Tersicore_trono muse studiolo belfiore

Nel caso di Urania, ad esempio, si è scelto di sfruttare le potenzialità dei software di video editing e fotoritocco per sottolineare come siano state rispettate le indicazioni di Guarino, “animando” il volto e il collo della musa dell’Astronomia per enfatizzare il suo sguardo rivolto al cielo.

Il volto di Tersicore è stato sovrapposto a quello della Vergine di Duràn di Rogier van der Weyden per mostrarne la stretta somiglianza.
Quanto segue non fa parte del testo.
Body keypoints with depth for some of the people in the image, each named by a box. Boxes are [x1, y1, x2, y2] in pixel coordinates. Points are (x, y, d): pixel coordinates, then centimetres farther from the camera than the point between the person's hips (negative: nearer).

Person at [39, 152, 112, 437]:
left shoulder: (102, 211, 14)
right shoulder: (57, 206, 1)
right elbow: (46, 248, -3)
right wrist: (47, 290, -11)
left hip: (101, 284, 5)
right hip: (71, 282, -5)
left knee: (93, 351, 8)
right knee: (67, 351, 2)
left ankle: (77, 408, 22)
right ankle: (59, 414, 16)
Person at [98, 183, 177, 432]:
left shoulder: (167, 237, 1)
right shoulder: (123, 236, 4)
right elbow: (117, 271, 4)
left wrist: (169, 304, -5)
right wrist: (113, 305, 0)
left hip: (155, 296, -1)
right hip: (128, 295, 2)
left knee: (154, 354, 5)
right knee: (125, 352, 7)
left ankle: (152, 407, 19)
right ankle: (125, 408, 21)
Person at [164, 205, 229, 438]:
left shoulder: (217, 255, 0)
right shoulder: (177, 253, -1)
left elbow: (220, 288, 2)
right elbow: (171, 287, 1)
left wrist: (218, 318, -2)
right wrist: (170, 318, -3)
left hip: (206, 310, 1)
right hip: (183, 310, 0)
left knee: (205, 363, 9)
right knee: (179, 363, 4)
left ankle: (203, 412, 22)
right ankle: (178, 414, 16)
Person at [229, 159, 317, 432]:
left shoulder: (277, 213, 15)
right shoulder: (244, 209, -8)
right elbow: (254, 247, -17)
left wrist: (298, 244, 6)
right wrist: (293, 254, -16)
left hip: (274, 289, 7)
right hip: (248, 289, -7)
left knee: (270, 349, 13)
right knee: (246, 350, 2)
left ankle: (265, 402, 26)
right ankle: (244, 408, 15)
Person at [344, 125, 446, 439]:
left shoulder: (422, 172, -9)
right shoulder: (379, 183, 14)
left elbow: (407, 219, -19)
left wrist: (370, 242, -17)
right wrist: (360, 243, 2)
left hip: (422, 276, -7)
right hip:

In ogni video si trovano confronti tra le muse, che sono accostate e desaturate, cioè ridotte a scala di grigi, per evidenziare analogie e differenze; ciascun filmato mostra ingrandimenti estremi che sono in grado di rivelare similarità nel degrado e nella tecnica di realizzazione.
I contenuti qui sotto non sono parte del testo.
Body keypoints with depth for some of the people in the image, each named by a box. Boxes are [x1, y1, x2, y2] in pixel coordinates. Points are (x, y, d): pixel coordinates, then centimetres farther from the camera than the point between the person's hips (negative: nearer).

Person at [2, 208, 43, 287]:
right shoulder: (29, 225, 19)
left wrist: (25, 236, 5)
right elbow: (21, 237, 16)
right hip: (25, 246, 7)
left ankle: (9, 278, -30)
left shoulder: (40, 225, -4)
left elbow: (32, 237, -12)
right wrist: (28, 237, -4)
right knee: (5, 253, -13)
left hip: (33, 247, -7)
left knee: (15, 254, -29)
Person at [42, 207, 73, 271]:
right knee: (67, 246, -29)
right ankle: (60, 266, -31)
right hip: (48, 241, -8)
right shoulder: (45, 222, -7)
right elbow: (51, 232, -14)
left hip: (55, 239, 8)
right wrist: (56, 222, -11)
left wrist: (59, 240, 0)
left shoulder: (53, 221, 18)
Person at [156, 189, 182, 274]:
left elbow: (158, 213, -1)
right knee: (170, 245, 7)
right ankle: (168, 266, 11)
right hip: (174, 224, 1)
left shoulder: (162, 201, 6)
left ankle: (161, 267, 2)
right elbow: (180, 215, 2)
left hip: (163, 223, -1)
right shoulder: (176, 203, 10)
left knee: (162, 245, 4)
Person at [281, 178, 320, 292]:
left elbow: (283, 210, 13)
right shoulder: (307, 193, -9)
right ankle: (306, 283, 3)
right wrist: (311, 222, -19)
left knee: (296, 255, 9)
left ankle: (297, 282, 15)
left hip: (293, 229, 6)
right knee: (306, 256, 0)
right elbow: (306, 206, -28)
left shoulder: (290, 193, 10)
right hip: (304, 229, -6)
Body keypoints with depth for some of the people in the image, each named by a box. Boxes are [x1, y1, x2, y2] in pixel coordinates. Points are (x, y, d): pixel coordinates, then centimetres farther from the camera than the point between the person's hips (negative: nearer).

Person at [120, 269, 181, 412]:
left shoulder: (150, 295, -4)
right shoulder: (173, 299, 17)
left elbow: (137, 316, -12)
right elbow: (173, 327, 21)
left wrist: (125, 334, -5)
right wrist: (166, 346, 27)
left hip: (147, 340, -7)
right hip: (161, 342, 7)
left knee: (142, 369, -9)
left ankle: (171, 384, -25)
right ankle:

Le problematiche e le vicende connesse a ogni musa sono spiegate attraverso brevi commenti testuali del curatore della mostra Marcello Toffanello.

Lo spazio del testo però è limitato: la potenza di un dipinto, in ultima analisi, non può che emergere dalla sua osservazione, e il compito principale di questi piccoli documentari è in effetti soprattutto quello di mostrare tutta la bellezza e la grazia delle 6 muse.